Instruction — Recast the text in the rows below as a Markdown table with two columns, No and Text, giving each line its own number and leaving out blank lines. Omit the pictures.

Records —

------

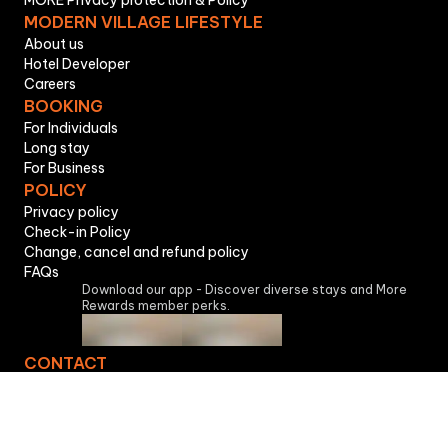
MORE Privacy protection & Policy
MODERN VILLAGE LIFESTYLE
About us
Hotel Developer
Careers
BOOKING
For Individuals
Long stay
For Business
POLICY
Privacy policy
Check-in Policy
Change, cancel and refund policy
FAQs
Download our app - Discover diverse stays and More
Rewards member perks.
CONTACT
Accommodation Service License No. 256/GCN, issued on
05-07-2023, issued by Ho Chi Minh City Police
Department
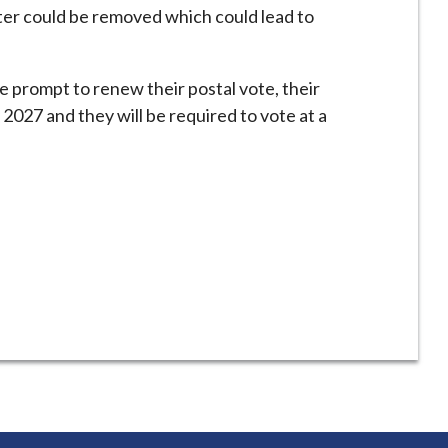
ster could be removed which could lead to
e prompt to renew their postal vote, their
 2027 and they will be required to vote at a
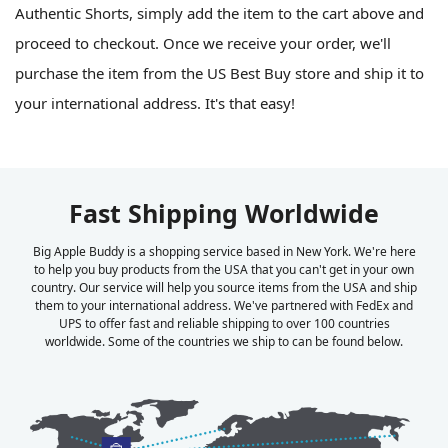
Authentic Shorts, simply add the item to the cart above and
proceed to checkout. Once we receive your order, we'll
purchase the item from the US Best Buy store and ship it to
your international address. It's that easy!
Fast Shipping Worldwide
Big Apple Buddy is a shopping service based in New York. We're here
to help you buy products from the USA that you can't get in your own
country. Our service will help you source items from the USA and ship
them to your international address. We've partnered with FedEx and
UPS to offer fast and reliable shipping to over 100 countries
worldwide. Some of the countries we ship to can be found below.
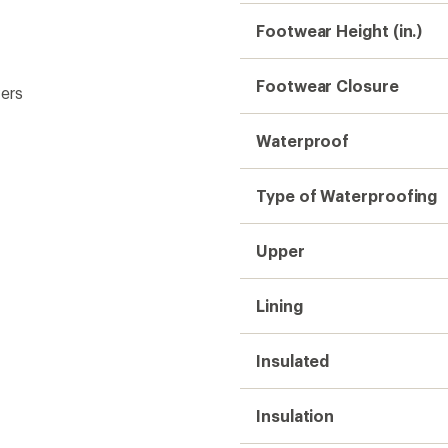
Insulation
Midsole
Outsole
Weight (Pair)
Gender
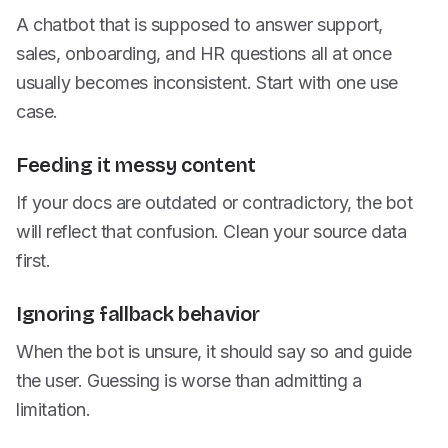
A chatbot that is supposed to answer support,
sales, onboarding, and HR questions all at once
usually becomes inconsistent. Start with one use
case.
Feeding it messy content
If your docs are outdated or contradictory, the bot
will reflect that confusion. Clean your source data
first.
Ignoring fallback behavior
When the bot is unsure, it should say so and guide
the user. Guessing is worse than admitting a
limitation.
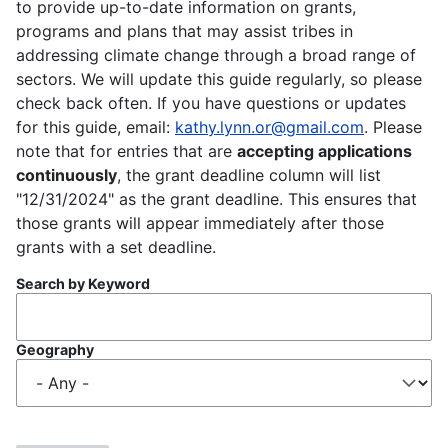
to provide up-to-date information on grants,
programs and plans that may assist tribes in
addressing climate change through a broad range of
sectors. We will update this guide regularly, so please
check back often. If you have questions or updates
for this guide, email:
kathy.lynn.or@gmail.com
. Please
note that for entries that are
accepting applications
continuously
, the grant deadline column will list
"12/31/2024" as the grant deadline. This ensures that
those grants will appear immediately after those
grants with a set deadline.
Search by Keyword
Geography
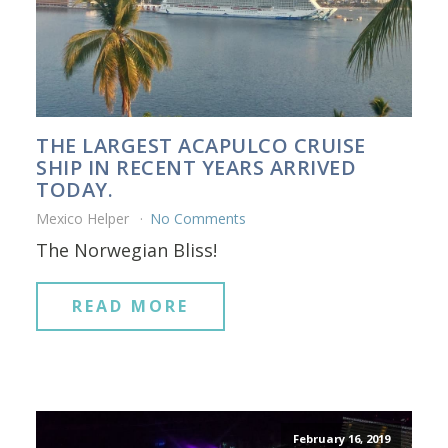
THE LARGEST ACAPULCO CRUISE
SHIP IN RECENT YEARS ARRIVED
TODAY.
Mexico Helper
No Comments
The Norwegian Bliss!
READ MORE
February 16, 2019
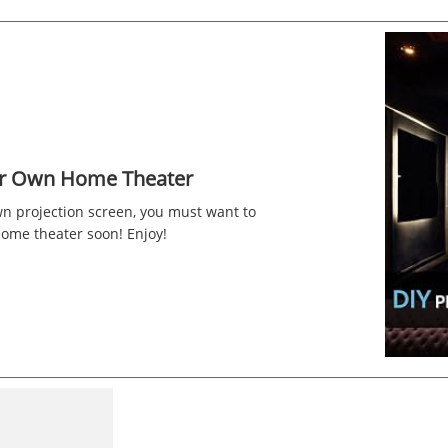
ur Own Home Theater
wn projection screen, you must want to
home theater soon! Enjoy!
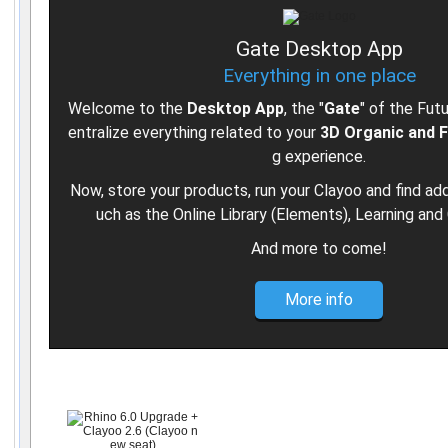
Gate Desktop App
Everything in one place
Welcome to the
Desktop App
, the "
Gate
" of the Fut
entralize everything related to your
3D Organic and 
g experience.
Now, store your products, run your Clayoo and find add
uch as the Online Library (Elements), Learning and 
And more to come!
More info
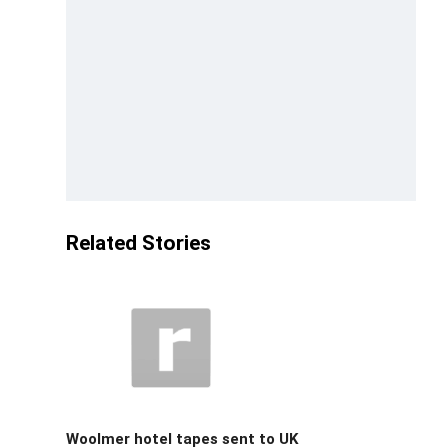
Related Stories
Woolmer hotel tapes sent to UK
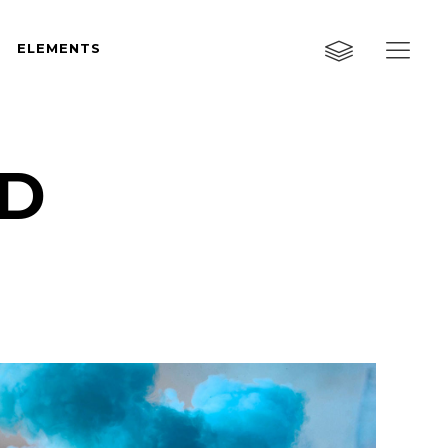
ELEMENTS
Custom Layout One
Custom Layout Two
Custom Layout Three
ID
Custom Layout One
Small Images
Custom Layout Two
Small Slider
Custom Layout Three
Big Images
Small Images
Big Slider
Small Slider
Gallery
Big Images
Masonry
Big Slider
Masonry Wide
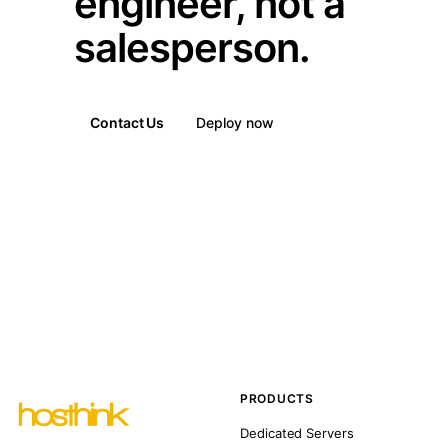
engineer, not a
salesperson.
Contact Us
Deploy now
PRODUCTS
Dedicated Servers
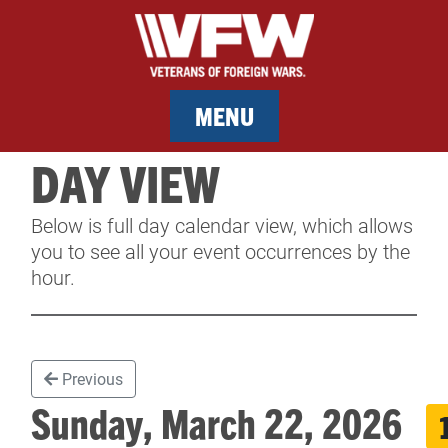
MENU
DAY VIEW
MEMBERSHIP
Below is full day calendar view, which allows
SERVICES
you to see all your event occurrences by the
hour.
NEWS
EVENTS
Previous
CONTACT & FACILITY RENTAL
Sunday, March 22, 2026
SPONSORS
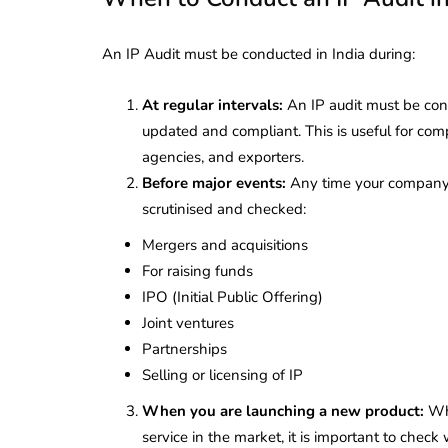
An IP Audit must be conducted in India during:
At regular intervals:
An IP audit must be cond
updated and compliant. This is useful for com
agencies, and exporters.
Before major events:
Any time your company i
scrutinised and checked:
Mergers and acquisitions
For raising funds
IPO (Initial Public Offering)
Joint ventures
Partnerships
Selling or licensing of IP
lendar for
compliance
 2026-27 -
When you are launching a new product:
Wh
e to GST,
DIR-3 KYC New Rules
service in the market, it is important to check 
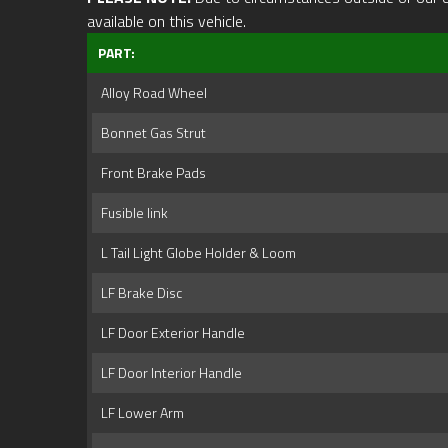
available on this vehicle.
PART:
Alloy Road Wheel
Bonnet Gas Strut
Front Brake Pads
Fusible link
L Tail Light Globe Holder & Loom
LF Brake Disc
LF Door Exterior Handle
LF Door Interior Handle
LF Lower Arm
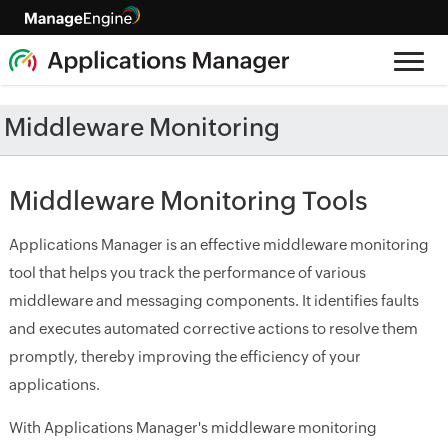
Middleware Monitoring
Middleware Monitoring Tools
Applications Manager is an effective middleware monitoring
tool that helps you track the performance of various
middleware and messaging components. It identifies faults
and executes automated corrective actions to resolve them
promptly, thereby improving the efficiency of your
applications.
With Applications Manager's middleware monitoring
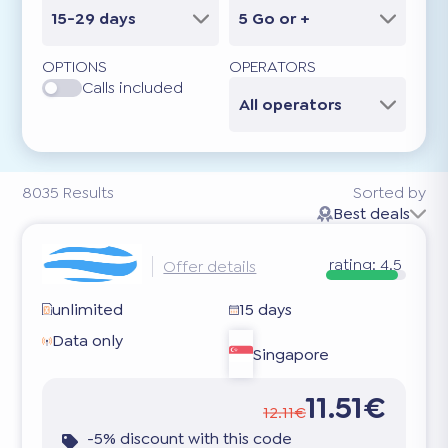
15-29 days
5 Go or +
OPTIONS
OPERATORS
Calls included
All operators
8035
Results
Sorted by
Best deals
rating:
4.5
Offer details
unlimited
15 days
Data only
Singapore
11.51€
12.11€
-5% discount with this code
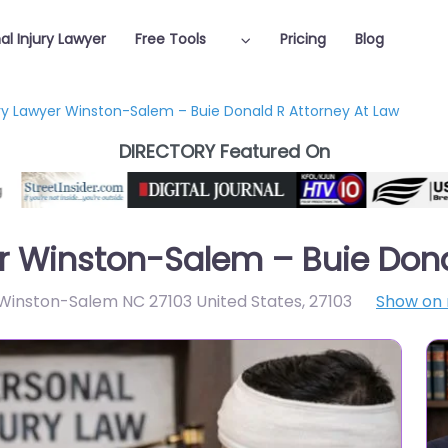
al Injury Lawyer
Free Tools
Pricing
Blog
ury Lawyer Winston-Salem – Buie Donald R Attorney At Law
DIRECTORY Featured On
er Winston-Salem – Buie Dona
Winston-Salem NC 27103 United States
,
27103
Show on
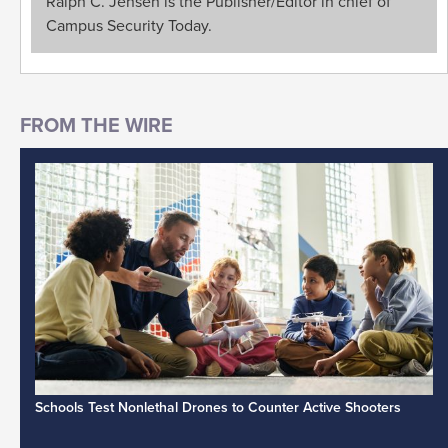
Ralph C. Jensen is the Publisher/Editor in chief of
Campus Security Today.
Schools Test Nonlethal Drones to Counter Active Shooters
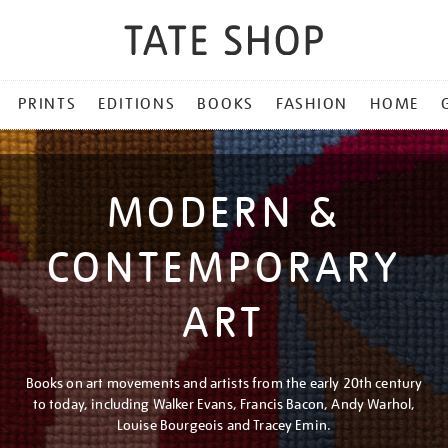
PRINTS
EDITIONS
BOOKS
FASHION
HOME
MODERN &
CONTEMPORARY
ART
Books on art movements and artists from the early 20th century
to today, including Walker Evans, Francis Bacon, Andy Warhol,
Louise Bourgeois and Tracey Emin.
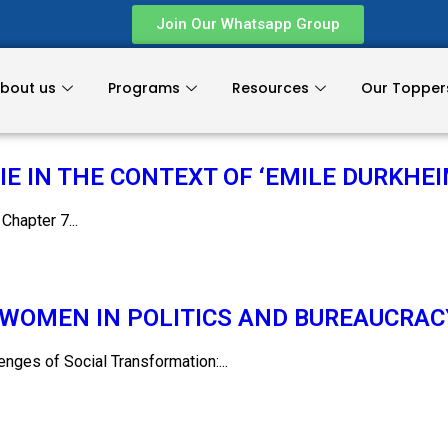
Join Our Whatsapp Group
bout us
Programs
Resources
Our Topper
E IN THE CONTEXT OF ‘EMILE DURKHEI
apter 7...
WOMEN IN POLITICS AND BUREAUCRAC
es of Social Transformation:...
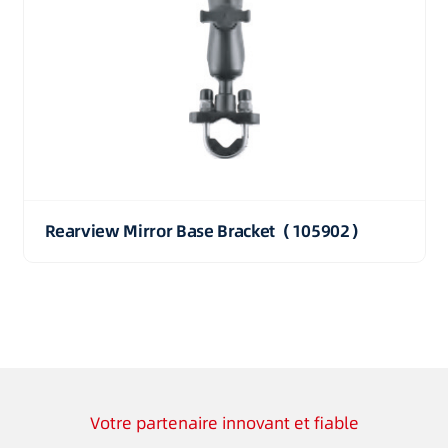
Rearview Mirror Base Bracket（105902）
Votre partenaire innovant et fiable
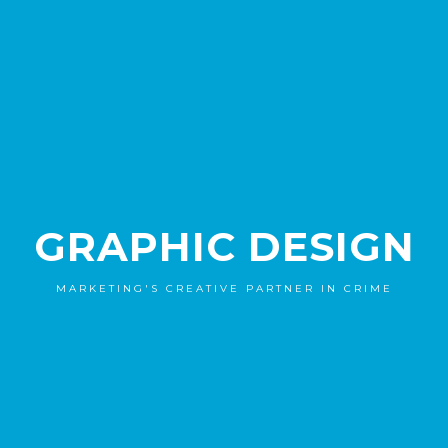
GRAPHIC DESIGN
MARKETING'S CREATIVE PARTNER IN CRIME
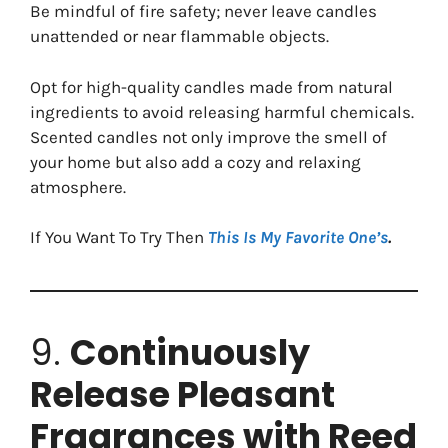
Be mindful of fire safety; never leave candles
unattended or near flammable objects.
Opt for high-quality candles made from natural
ingredients to avoid releasing harmful chemicals.
Scented candles not only improve the smell of
your home but also add a cozy and relaxing
atmosphere.
If You Want To Try Then
This Is My Favorite One’s
.
9.
Continuously
Release Pleasant
Fragrances with Reed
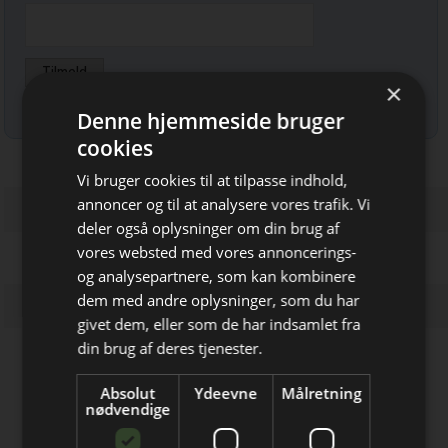
×
Læs mere om udsendelsestidspunkter og afmelding her
.
Denne hjemmeside bruger
cookies
Vi bruger cookies til at tilpasse indhold,
annoncer og til at analysere vores trafik. Vi
deler også oplysninger om din brug af
vores websted med vores annoncerings-
og analysepartnere, som kan kombinere
Bliv opdateret hver uge
dem med andre oplysninger, som du har
givet dem, eller som de har indsamlet fra
Få de vigtigste nyheder fra
din brug af deres tjenester.
Elektronik & Data
Firmaprofiler
Absolut
Ydeevne
Målretning
direkte i din indbakke
nødvendige
Powel
Experts in connectors, switches,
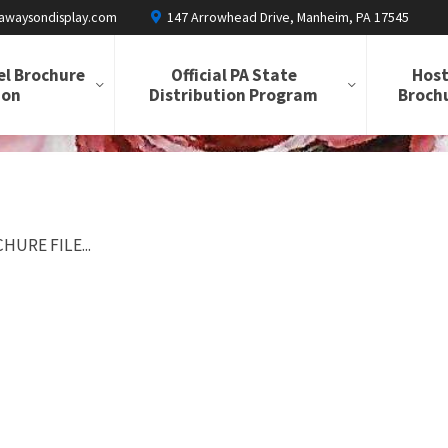
awaysondisplay.com
147 Arrowhead Drive, Manheim, PA 17545
el Brochure
Official PA State
Host
ion
Distribution Program
Brochu
HURE FILE...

------

Answer section —
| No | Text |
|---|---|
| 1 | MORE Privacy protection & Policy |
| 2 | MODERN VILLAGE LIFESTYLE |
| 3 | About us |
| 4 | Hotel Developer |
| 5 | Careers |
| 6 | BOOKING |
| 7 | For Individuals |
| 8 | Long stay |
| 9 | For Business |
| 10 | POLICY |
| 11 | Privacy policy |
| 12 | Check-in Policy |
| 13 | Change, cancel and refund policy |
| 14 | FAQs |
| 15 | Download our app - Discover diverse stays and More |
| 16 | Rewards member perks. |
| 17 | CONTACT |
| 18 | Accommodation Service License No. 256/GCN, issued on |
| 19 | 05-07-2023, issued by Ho Chi Minh City Police |
| 20 | Department |
| 21 | ster could be removed which could lead to |
| 22 | e prompt to renew their postal vote, their |
| 23 |  2027 and they will be required to vote at a |
| 24 | Authentic Shorts, simply add the item to the cart above and |
| 25 | proceed to checkout. Once we receive your order, we'll |
| 26 | purchase the item from the US Best Buy store and ship it to |
| 27 | your international address. It's that easy! |
| 28 | Fast Shipping Worldwide |
| 29 | Big Apple Buddy is a shopping service based in New York. We're here |
| 30 | to help you buy products from the USA that you can't get in your own |
| 31 | country. Our service will help you source items from the USA and ship |
| 32 | them to your international address. We've partnered with FedEx and |
| 33 | UPS to offer fast and reliable shipping to over 100 countries |
| 34 | worldwide. Some of the countries we ship to can be found below. |
| 35 | Insulation |
| 36 | Midsole |
| 37 | Outsole |
| 38 | Weight (Pair) |
| 39 | Gender |
| 40 | A chatbot that is supposed to answer support, |
| 41 | sales, onboarding, and HR questions all at once |
| 42 | usually becomes inconsistent. Start with one use |
| 43 | case. |
| 44 | Feeding it messy content |
| 45 | If your docs are outdated or contradictory, the bot |
| 46 | will reflect that confusion. Clean your source data |
| 47 | first. |
| 48 | Ignoring fallback behavior |
| 49 | When the bot is unsure, it should say so and guide |
| 50 | the user. Guessing is worse than admitting a |
| 51 | limitation. |
| 52 | to provide up-to-date information on grants, |
| 53 | programs and plans that may assist tribes in |
| 54 | addressing climate change through a broad range of |
| 55 | sectors. We will update this guide regularly, so please |
| 56 | check back often. If you have questions or updates |
| 57 | for this guide, email: |
| 58 | kathy.lynn.or@gmail.com |
| 59 | . Please |
| 60 | note that for entries that are |
| 61 | accepting applications |
| 62 | continuously |
| 63 | , the grant deadline column will list |
| 64 | "12/31/2024" as the grant deadline. This ensures that |
| 65 | those grants will appear immediately after those |
| 66 | grants with a set deadline. |
| 67 | Search by Keyword |
| 68 | Geography |
| 69 | THE LARGEST ACAPULCO CRUISE |
| 70 | SHIP IN RECENT YEARS ARRIVED |
| 71 | TODAY. |
| 72 | Mexico Helper |
| 73 | No Comments |
| 74 | The Norwegian Bliss! |
| 75 | READ MORE |
| 76 | February 16, 2019 |
| 77 | ur Own Home Theater |
| 78 | wn projection screen, you must want to |
| 79 | home theater soon! Enjoy! |
| 80 | Gate Desktop App |
| 81 | Everything in one place |
| 82 | Welcome to the |
| 83 | Desktop App |
| 84 | , the " |
| 85 | Gate |
| 86 | " of the Fut |
| 87 | entralize everything related to your |
| 88 | 3D Organic and  |
| 89 | g experience. |
| 90 | Now, store your products, run your Clayoo and find add |
| 91 | uch as the Online Library (Elements), Learning and  |
| 92 | And more to come! |
| 93 | More info |
| 94 | Related Stories |
| 95 | Woolmer hotel tapes sent to UK |
| 96 | ELEMENTS |
| 97 | Custom Layout One |
| 98 | Custom Layout Two |
| 99 | Custom Layout Three |
| 100 | ID |
| 101 | Custom Layout One |
| 102 | Small Images |
| 103 | Custom Layout Two |
| 104 | Small Slider |
| 105 | Custom Layout Three |
| 106 | Big Images |
| 107 | Small Images |
| 108 | Big Slider |
| 109 | Small Slider |
| 110 | Gallery |
| 111 | Big Images |
| 112 | Masonry |
| 113 | Big Slider |
| 114 | Masonry Wide |
| 115 | engineer, not a |
| 116 | salesperson. |
| 117 | Contact Us |
| 118 | Deploy now |
| 119 | PRODUCTS |
| 120 | Dedicated Servers |
| 121 | MENU |
| 122 | DAY VIEW |
| 123 | MEMBERSHIP |
| 124 | Below is full day calendar view, which allows |
| 125 | SERVICES |
| 126 | you to see all your event occurrences by the |
| 127 | hour. |
| 128 | NEWS |
| 129 | EVENTS |
| 130 | Previous |
| 131 | CONTACT & FACILITY RENTAL |
| 132 | Sunday, March 22, 2026 |
| 133 | SPONSORS |
| 134 | An IP Audit must be conducted in India during: |
| 135 | At regular intervals: |
| 136 | An IP audit must be cond |
| 137 | updated and compliant. This is useful for com |
| 138 | agencies, and exporters. |
| 139 | Before major events: |
| 140 | Any time your company i |
| 141 | scrutinised and checked: |
| 142 | Mergers and acquisitions |
| 143 | For raising funds |
| 144 | IPO (Initial Public Offering) |
| 145 | Joint ventures |
| 146 | Partnerships |
| 147 | Selling or licensing of IP |
| 148 | lendar for |
| 149 | compliance |
| 150 |  2026-27 - |
| 151 | When you are launching a new product: |
| 152 | Wh |
| 153 | e to GST, |
| 154 | DIR-3 KYC New Rules |
| 155 | service in the market, it is important to check  |
| 156 | available on this vehicle. |
| 157 | PART: |
| 158 | Alloy Road Wheel |
| 159 | Bonnet Gas Strut |
| 160 | Front Brake Pads |
| 161 | Fusible link |
| 162 | L Tail Light Globe Holder & Loom |
| 163 | LF Brake Disc |
| 164 | LF Door Exterior Handle |
| 165 | LF Door Interior Handle |
| 166 | LF Lower Arm |
| 167 | Middleware Monitoring |
| 168 | Middleware Monitoring Tools |
| 169 | Applications Manager is an effective middleware monitoring |
| 170 | tool that helps you track the performance of various |
| 171 | middleware and messaging components. It identifies faults |
| 172 | and executes automated corrective actions to resolve them |
| 173 | promptly, thereby improving the efficiency of your |
| 174 | applications. |
| 175 | With Applications Manager's middleware monitoring |
| 176 | 15-29 days |
| 177 | 5 Go or + |
| 178 | OPTIONS |
| 179 | OPERATORS |
| 180 | Calls included |
| 181 | All operators |
| 182 | 8035 |
| 183 | Results |
| 184 | Sorted by |
| 185 | Best deals |
| 186 | rating: |
| 187 | 4.5 |
| 188 | Offer details |
| 189 | unlimited |
| 190 | 15 days |
| 191 | Data only |
| 192 | Singapore |
| 193 | 11.51€ |
| 194 | 12.11€ |
| 195 | -5% discount with this code |
| 196 | al Injury Lawyer |
| 197 | Free Tools |
| 198 | Pricing |
| 199 | Blog |
| 200 | ury Lawyer Winston-Salem – Buie Donald R Attorney At Law |
| 201 | DIRECTORY Featured On |
| 202 | er Winston-Salem – Buie Dona |
| 203 | Winston-Salem NC 27103 United States |
| 204 | , |
| 205 | 27103 |
| 206 | Show on |
| 207 | Ralph C. Jensen is the Publisher/Editor in chief of |
| 208 | Campus Security Today. |
| 209 | Schools Test Nonlethal Drones to Counter Active Shooters |
| 210 | PRINTS |
| 211 | EDITIONS |
| 212 | BOOKS |
| 213 | FASHION |
| 214 | HOME |
| 215 | MODERN & |
| 216 | CONTEMPORARY |
| 217 | ART |
| 218 | Books on art movements and artists from the early 20th century |
| 219 | to today, including Walker Evans, Francis Bacon, Andy Warhol, |
| 220 | Louise Bourgeois and Tracey Emin. |
| 221 | Join Our Whatsapp Group |
| 222 | bout us |
| 223 | Programs |
| 224 | Resources |
| 225 | Our Topper |
| 226 | E IN THE CONTEXT OF ‘EMILE DURKHEI |
| 227 | apter 7... |
| 228 | WOMEN IN POLITICS AND BUREAUCRAC |
| 229 | es of Social Transformation:... |
| 230 | Rearview Mirror Base Bracket（105902） |
| 231 | Votre partenaire innovant et fiable |
| 232 | GRAPHIC DESIGN |
| 233 | MARKETING'S CREATIVE PARTNER IN CRIME |
| 234 | Be mindful of fire safety; never leave candles |
| 235 | unattended or near flammable objects. |
| 236 | Opt for high-quality candles made from natural |
| 237 | ingredients to avoid releasing harmful chemicals. |
| 238 | Scented candles not only improve the smell of |
| 239 | your home but also add a cozy and relaxing |
| 240 | atmosphere. |
| 241 | If You Want To Try Then |
| 242 | This Is My Favorite One’s |
| 243 | . |
| 244 | 9. |
| 245 | Continuously |
| 246 | Release Pleasant |
| 247 | Fragrances with Reed |
| 248 | × |
| 249 | Læs mere om udsendelsestidspunkter og afmelding her |
| 250 | . |
| 251 | Denne hjemmeside bruger |
| 252 | cookies |
| 253 | Vi bruger cookies til at tilpasse indhold, |
| 254 | annoncer og til at analysere vores trafik. Vi |
| 255 | deler også oplysninger om din brug af |
| 256 | vores websted med vores annoncerings- |
| 257 | og analysepartnere, som kan kombinere |
| 258 | Bliv opdateret hver uge |
| 259 | dem med andre oplysninger, som du har |
| 260 | givet dem, eller som de har indsamlet fra |
| 261 | Få de vigtigste nyheder fra |
| 262 | din brug af deres tjenester. |
| 263 | Elektronik & Data |
| 264 | Firmaprofiler |
| 265 | Absolut |
| 266 | Ydeevne |
| 267 | Målretning |
| 268 | direkte i din indbakke |
| 269 | nødvendige |
| 270 | Powel |
| 271 | Experts in connectors, switches, |
| 272 | awaysondisplay.com |
| 273 | 147 Arrowhead Drive, Manheim, PA 17545 |
| 274 | el Brochure |
| 275 | Official PA State |
| 276 | Host |
| 277 | ion |
| 278 | Distribution Program |
| 279 | Brochu |
| 280 | HURE FILE... |